Namun, Anies baru mengetahui persis mengenai kebiasaan gadai SK, yang dilakukan anggota dewan DKI Jakarta ke Bank DKI. Menurutnya, menjadikan SK sebagai jaminan adalah cara yang sah, asal dilakukan sesuai aturan Otoritas Jasa Keuangan (OJK). “Ini perbankan itu ada aturannya. Menurut saya, lebih baik kita mentaati aturan OJK. Apa yang boleh oleh OJK, maka ya, warga negara boleh. Apa yang menurut OJK tidak boleh, ya tidak boleh, karena ini aturan perbankan saja,” kata Anies, Kamis (19/9/2019).
Anies menyebut, setiap warga negara berhak untuk meminjam uang. Namun prosedurnya sesuai aturan yang berlaku. Setiap warga negara bebas menjaminkan surat berharga, hal yang sama juga berlaku bagi Pegawai Negeri Sipil (PNS).
Anggota DPRD DKI Jakarta, Syarif, mengakut tidak mempermasalahkan anggota dewan mengajukan kredit ke bank dengan jaminan SK sebagai anggota dewan. “Itu urusan pribadi, kalau ada boleh saja,” kata anggota Fraksi Gerindra DPRD DKI Jakarta tersebut.

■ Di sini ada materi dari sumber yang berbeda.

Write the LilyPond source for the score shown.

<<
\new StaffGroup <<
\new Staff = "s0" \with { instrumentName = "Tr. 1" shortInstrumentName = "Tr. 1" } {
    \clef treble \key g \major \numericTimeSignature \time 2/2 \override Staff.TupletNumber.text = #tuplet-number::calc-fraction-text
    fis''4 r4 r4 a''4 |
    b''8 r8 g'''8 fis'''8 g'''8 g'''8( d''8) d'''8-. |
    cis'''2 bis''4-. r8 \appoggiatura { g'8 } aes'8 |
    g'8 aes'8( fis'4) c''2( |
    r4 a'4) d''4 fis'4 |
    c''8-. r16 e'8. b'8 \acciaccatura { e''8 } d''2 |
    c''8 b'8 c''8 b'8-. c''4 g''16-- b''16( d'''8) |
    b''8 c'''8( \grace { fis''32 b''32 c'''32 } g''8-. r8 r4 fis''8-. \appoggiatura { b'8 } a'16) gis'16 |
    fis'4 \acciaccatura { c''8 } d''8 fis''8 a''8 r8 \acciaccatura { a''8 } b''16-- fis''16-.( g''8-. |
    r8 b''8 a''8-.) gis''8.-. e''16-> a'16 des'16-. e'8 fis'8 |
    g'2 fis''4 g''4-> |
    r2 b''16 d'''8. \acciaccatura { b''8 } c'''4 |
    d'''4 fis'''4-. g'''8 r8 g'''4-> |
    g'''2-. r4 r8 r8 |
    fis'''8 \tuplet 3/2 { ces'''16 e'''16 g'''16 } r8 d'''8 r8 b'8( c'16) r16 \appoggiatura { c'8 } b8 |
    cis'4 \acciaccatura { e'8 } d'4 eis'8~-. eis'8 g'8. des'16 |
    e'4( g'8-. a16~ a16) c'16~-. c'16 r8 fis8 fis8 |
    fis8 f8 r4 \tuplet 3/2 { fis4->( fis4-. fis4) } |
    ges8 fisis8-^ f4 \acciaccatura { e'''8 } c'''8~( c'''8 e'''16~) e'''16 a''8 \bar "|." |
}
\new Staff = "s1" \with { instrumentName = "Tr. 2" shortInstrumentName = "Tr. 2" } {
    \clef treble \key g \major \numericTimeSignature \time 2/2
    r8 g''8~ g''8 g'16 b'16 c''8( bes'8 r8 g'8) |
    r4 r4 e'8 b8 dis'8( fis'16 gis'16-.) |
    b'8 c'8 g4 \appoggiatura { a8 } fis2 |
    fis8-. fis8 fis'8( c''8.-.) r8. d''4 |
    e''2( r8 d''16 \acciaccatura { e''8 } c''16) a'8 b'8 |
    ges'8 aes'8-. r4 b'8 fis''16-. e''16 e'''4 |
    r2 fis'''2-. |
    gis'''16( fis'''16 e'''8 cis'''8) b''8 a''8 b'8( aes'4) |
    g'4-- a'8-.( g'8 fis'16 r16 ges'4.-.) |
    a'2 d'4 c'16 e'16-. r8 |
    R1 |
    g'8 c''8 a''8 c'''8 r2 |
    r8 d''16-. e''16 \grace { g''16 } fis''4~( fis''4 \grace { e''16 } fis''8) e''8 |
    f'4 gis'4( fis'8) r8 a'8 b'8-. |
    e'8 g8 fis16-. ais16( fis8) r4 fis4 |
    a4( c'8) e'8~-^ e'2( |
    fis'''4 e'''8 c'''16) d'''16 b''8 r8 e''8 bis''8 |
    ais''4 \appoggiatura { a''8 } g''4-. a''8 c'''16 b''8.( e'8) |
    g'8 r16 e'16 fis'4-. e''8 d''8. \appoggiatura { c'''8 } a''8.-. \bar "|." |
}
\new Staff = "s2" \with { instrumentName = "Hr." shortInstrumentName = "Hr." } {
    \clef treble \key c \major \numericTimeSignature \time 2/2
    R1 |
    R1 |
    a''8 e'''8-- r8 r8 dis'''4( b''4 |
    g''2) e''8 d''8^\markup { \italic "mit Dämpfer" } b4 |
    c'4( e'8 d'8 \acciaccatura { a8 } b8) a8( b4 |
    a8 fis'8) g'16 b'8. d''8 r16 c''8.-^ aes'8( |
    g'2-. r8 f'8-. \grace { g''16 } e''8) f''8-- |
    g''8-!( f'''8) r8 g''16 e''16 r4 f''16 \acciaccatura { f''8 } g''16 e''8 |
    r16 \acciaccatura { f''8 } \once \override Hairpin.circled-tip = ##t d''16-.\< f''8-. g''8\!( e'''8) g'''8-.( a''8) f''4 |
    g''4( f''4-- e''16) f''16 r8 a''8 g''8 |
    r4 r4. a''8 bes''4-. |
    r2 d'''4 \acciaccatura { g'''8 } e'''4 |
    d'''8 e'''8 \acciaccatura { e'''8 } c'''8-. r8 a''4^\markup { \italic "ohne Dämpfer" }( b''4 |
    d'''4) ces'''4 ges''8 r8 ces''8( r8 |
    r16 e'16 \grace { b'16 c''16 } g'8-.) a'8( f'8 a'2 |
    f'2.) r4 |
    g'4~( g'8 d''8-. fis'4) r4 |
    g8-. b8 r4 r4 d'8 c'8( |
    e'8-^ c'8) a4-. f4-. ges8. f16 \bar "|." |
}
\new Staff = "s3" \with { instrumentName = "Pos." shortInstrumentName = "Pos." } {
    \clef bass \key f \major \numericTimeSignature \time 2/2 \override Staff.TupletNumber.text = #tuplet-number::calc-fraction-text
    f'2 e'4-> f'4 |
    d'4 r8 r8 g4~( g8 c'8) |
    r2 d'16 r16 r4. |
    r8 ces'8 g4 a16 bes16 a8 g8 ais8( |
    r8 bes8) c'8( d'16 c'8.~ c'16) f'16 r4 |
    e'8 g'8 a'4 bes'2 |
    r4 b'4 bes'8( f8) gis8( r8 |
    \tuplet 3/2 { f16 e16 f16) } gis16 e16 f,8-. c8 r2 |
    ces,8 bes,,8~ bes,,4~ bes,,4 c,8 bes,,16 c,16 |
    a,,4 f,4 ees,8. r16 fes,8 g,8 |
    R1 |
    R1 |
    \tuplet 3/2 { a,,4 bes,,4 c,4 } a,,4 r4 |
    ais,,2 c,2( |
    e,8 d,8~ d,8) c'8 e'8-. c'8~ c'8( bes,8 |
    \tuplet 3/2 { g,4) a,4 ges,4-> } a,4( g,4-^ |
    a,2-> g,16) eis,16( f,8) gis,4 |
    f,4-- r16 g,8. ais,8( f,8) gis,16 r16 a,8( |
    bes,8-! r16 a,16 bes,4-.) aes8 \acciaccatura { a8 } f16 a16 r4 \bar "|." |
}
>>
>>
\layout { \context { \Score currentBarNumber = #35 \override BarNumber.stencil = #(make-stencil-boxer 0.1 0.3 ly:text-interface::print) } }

Saat ini Syarif mengaku belum mengetahui apakah ada anggota dari Fraksi Gerindra periode 2019-2024 yang mengajukan kredit pada bank dengan jaminan SK yang dimiliki. Namun demikian di periode sebelumnya, ada 30 persen anggota fraksinya yang mengajukan kredit ke bank. “Belum ada untuk sekarang. Kalau sebelumnya banyak, hampir 30 persennya dari anggota Fraksi Gerindra sebanyak 15 orang,” ucap Syarif.
Syarif menyebut, anggota yang melakukan hal tersebut harus melaporkannya kepada fraksi. Namun, hal itu bukan untuk mendapatkan rekomendasi. “Dia lapor dong (pada fraksi). Tapi bukan rekomendasi fraksi. Kan ada referensi, kalau bank harus pakai referensi. tanya fraksi masing-masing,” ucapnya.
Sebelumnya, sejumlah legislator DKI Jakarta menggadaikan SK penetapan anggota DPRD DKI periode 2019-2024 sebagai jaminan kredit multiguna di Bank DKI. Corporate Secretary Bank DKI, Herry Djufraini, mengatakan, anggota DPRD diizinkan meminjam di Bank DKI lantaran gajinya berasal dari bank yang sama. Pemberian kredit multiguna juga ditalangi asuransi. Herry tidak memerinci berapa jumlah anggota yang menggadaikan SK di Bank DKI.